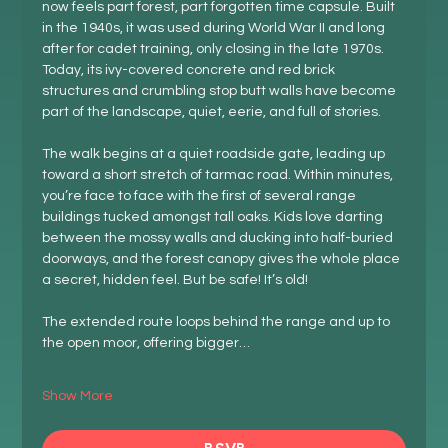
now feels part forest, part forgotten time capsule. Built 
in the 1940s, it was used during World War II and long 
after for cadet training, only closing in the late 1970s. 
Today, its ivy-covered concrete and red brick 
structures and crumbling stop butt walls have become 
part of the landscape, quiet, eerie, and full of stories.
The walk begins at a quiet roadside gate, leading up 
toward a short stretch of tarmac road. Within minutes, 
you’re face to face with the first of several range 
buildings tucked amongst tall oaks. Kids love darting 
between the mossy walls and ducking into half-buried 
doorways, and the forest canopy gives the whole place 
a secret, hidden feel. But be safe! It’s old!
The extended route loops behind the range and up to 
the open moor, offering bigger…
Show More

__________

Go back to the records above and write them out exactly, without the pictures.

now feels part forest, part forgotten time capsule. Built 
in the 1940s, it was used during World War II and long 
after for cadet training, only closing in the late 1970s. 
Today, its ivy-covered concrete and red brick 
structures and crumbling stop butt walls have become 
part of the landscape, quiet, eerie, and full of stories.
The walk begins at a quiet roadside gate, leading up 
toward a short stretch of tarmac road. Within minutes, 
you’re face to face with the first of several range 
buildings tucked amongst tall oaks. Kids love darting 
between the mossy walls and ducking into half-buried 
doorways, and the forest canopy gives the whole place 
a secret, hidden feel. But be safe! It’s old!
The extended route loops behind the range and up to 
the open moor, offering bigger…
Show More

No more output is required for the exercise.